AJI: Setop Labeli Hoaks Tindak Represif Aparat di Wadas
Ketua Umum Aliansi Jurnalis Independen (AJI), Sasmito meminta pemerintah berhenti menyatakan tindakan represif aparat keamanan di Desa Wadas, Kabupaten Purworejo, Jawa Tengah (Jateng) dengan label hoaks.
Ia berkata, pemerintah harus mengedepankan prinsip-prinsip seperti komitmen non partisan dan keadilan, komitmen transparansi atas sumber, transparansi metodologi, serta komitmen atas koreksi yang terbuka dan jujur, sebagaimana diwajibkan Jaringan Pengecekan Fakta Internasional (IFCN).
"AJI Indonesia menyerukan pemerintah untuk menghentikan pelabelan hoaks peristiwa di Wadas yang sewenang-wenang dan berdasarkan klaim yang dianggap sesuai dengan narasi yang diharapkan aparat," kata Sasmito dalam keterangan pers yang diterima CNNIndonesia.com, Sabtu (12/2).
Ia memandang pemerintah terlihat berupaya mendistorsi berita terkait pengamanan berlebihan, kekerasan, dan penangkapan yang dilakukan aparat. Hal tersebut, menurutnya, setidaknya tergambar dalam konferensi pers yang disampaikan Menko Polhukam Mahfud MD di Jakarta pada Rabu (9/2).
Bahkan, lanjutnya, siaran informasi Polri juga melabeli situasi di Wadas sebagai hoaks atau informasi bohong.
"Polisi membuat narasi bahwa ada warga yang membawa senjata tajam dan kemudian diamankan polisi. Namun, Tempo melaporkan bahwa senjata tajam yang dibawa warga merupakan alat untuk mencari rumput pakan ternak," katanya.
Lebih lanjut, Sasmito menyerukan pers nasional agar menjalankan fungsi kontrol sosial seperti diamanatkan Undang-undang Nomor 40 Tahun 1999 tentang Pers, termasuk melakukan pengawasan, kritik, koreksi, dan saran terhadap hal-hal yang berkaitan dengan kepentingan umum seperti pembangunan proyek strategis nasional (PSN) Bendungan Bener yang berdampak kepada warga Desa Wadas.
Saat ini, menurutnya, hanya pers yang dapat menjadi juru bicara publik saat berhadapan dengan pemerintah atau penguasa.
"[Kami menyerukan] pers nasional untuk memberikan suara kepada mereka yang tidak bisa bersuara," ujarnya.
Sasmito menegaskan, pers harus tetap bersikap independen dan menghasilkan berita yang akurat terkait peristiwa di Wadas.

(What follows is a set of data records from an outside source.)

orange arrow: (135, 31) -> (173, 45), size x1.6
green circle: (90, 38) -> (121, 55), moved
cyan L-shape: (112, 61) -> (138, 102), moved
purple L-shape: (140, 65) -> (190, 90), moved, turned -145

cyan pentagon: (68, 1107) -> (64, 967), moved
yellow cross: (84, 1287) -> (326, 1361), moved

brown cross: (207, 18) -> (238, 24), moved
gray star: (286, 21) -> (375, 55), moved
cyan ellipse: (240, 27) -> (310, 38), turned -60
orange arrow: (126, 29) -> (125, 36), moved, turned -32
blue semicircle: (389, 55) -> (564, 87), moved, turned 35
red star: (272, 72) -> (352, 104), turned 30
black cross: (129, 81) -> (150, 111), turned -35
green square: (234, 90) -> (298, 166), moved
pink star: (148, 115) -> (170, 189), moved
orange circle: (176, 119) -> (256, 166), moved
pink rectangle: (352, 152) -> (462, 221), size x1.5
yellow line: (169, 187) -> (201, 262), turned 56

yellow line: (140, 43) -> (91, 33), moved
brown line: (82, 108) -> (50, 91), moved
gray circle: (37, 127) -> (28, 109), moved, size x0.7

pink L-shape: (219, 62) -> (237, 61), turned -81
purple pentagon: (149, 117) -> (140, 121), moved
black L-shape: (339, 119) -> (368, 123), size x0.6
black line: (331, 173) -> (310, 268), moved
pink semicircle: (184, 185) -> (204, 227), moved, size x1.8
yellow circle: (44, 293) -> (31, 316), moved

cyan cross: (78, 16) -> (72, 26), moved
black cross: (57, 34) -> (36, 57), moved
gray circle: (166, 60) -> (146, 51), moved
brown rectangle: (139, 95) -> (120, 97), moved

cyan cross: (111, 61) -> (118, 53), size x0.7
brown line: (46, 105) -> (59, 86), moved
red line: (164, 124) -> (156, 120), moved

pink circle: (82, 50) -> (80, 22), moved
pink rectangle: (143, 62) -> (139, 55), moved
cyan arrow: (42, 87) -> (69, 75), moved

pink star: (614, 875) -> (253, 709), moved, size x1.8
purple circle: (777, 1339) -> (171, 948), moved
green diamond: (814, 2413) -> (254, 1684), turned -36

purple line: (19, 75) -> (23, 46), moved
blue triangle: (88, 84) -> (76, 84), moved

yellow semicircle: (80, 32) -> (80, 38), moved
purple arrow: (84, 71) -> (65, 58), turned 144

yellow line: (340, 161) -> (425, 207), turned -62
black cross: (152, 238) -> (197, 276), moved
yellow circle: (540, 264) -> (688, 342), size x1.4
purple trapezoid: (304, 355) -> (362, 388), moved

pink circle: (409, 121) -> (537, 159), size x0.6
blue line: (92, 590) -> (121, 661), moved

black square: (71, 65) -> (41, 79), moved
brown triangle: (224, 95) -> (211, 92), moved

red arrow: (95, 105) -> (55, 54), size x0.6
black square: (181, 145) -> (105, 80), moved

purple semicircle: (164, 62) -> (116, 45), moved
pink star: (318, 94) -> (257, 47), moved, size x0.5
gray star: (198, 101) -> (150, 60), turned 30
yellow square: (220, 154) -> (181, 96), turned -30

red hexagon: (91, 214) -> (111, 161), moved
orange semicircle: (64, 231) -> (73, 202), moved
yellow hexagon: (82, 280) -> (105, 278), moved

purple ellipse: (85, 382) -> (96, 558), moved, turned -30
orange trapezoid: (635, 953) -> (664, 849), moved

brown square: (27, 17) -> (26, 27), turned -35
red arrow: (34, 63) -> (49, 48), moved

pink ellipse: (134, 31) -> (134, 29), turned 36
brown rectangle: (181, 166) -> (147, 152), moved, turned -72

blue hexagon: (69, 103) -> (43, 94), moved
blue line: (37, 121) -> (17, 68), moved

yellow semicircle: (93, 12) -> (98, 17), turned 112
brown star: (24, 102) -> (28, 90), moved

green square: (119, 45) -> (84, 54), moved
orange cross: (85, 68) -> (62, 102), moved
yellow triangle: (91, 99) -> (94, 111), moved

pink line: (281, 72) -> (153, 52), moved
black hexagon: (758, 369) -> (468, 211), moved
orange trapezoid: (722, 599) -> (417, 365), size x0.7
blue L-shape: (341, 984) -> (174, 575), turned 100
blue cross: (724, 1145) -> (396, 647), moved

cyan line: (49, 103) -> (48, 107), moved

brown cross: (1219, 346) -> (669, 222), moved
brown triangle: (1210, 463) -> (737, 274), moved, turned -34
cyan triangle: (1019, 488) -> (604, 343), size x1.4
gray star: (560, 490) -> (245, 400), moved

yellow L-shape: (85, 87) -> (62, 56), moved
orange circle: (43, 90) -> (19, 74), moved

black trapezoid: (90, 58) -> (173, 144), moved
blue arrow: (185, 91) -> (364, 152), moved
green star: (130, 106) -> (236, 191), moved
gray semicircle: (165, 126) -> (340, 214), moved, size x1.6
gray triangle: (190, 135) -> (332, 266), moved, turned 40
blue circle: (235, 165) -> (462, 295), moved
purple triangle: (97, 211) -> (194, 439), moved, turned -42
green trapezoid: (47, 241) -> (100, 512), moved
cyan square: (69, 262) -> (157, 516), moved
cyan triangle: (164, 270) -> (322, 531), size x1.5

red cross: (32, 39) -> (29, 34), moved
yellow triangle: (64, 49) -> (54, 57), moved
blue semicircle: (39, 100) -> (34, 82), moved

Menurutnya, independen berarti memberitakan peristiwa atau fakta tanpa campur tangan, paksaan, dan intervensi dari pihak lain termasuk pemilik perusahaan.
Sedangkan akurat, lanjutnya, berarti sesuai keadaan objektif peristiwa tersebut dan telah diverifikasi berlapis, tidak hanya sekedar mengutip pernyataan pejabat atau narasumber tertentu.
Sebelumnya, Ketua YLBHI Muhammad Isnur menuding Menko Polhukam, Mahfud MD, telah berbohong terkait insiden di Desa Wadas.
Isnur juga menyebut penjelasan Mahfud bahwa tidak ada kekerasan terhadap warga Desa Wadas kemarin tak sesuai fakta-fakta di lapangan.
"Cerita Pak Mahfud ini jelas tidak berdasar dan berbeda dengan fakta-fakta yang ada di lapangan dan kami lihat, LBH Jogja lihat di lapangan," kata Isnur saat dihubungi CNNIndonesia.com, Rabu (9/2).
"Jika Pak Mahfud melihat video yang tersebar dengan mudah di sosial media dan juga bagaimana cerita warga, jelas apa yang Pak Mahfud sampaikan itu bohong," ujarnya menambahkan.
Isnur menyebut berdasarkan video yang beredar dari warga Wadas, banyak memperlihatkan aparat kepolisian menangkap warga desa dengan tindakan kekerasan. Selain itu, terdapat video yang menampilkan kekerasan aparat.
"Banyak di video kekerasan terjadi. Ada banyak pemuda termasuk pengacara LBH kena pukul juga, ditangkap oleh kepolisian," katanya.